Problem:
Only an exact repetition of the lines from the one that holds "How does work?" to the end of the records is wanted.

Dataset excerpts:

=== Section Start ===

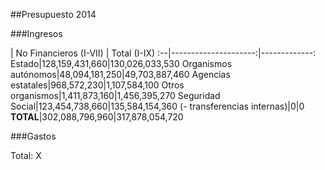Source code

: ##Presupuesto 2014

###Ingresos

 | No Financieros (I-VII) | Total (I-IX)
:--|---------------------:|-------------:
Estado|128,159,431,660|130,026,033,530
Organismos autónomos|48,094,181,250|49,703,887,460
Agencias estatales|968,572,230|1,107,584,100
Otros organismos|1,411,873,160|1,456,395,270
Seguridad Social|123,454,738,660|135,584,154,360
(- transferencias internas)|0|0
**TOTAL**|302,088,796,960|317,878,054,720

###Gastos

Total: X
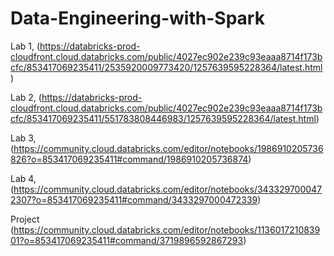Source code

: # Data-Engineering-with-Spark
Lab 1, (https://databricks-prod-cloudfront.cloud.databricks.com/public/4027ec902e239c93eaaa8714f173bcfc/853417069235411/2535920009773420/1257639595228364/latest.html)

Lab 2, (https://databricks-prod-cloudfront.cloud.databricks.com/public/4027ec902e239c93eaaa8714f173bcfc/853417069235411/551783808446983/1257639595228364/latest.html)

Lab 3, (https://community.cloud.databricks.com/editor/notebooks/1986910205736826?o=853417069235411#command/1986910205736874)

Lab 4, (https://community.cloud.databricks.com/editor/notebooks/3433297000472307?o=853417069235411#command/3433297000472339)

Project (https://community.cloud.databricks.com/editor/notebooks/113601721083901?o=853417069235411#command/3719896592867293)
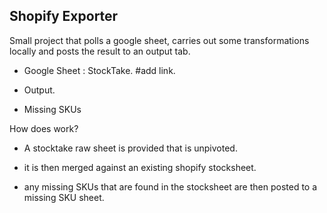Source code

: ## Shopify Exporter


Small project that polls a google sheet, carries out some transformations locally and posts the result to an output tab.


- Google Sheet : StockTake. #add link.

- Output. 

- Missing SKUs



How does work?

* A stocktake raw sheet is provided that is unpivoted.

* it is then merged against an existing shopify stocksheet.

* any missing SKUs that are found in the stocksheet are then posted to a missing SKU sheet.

=== Section End ===

Result for this task:
How does work?

* A stocktake raw sheet is provided that is unpivoted.

* it is then merged against an existing shopify stocksheet.

* any missing SKUs that are found in the stocksheet are then posted to a missing SKU sheet.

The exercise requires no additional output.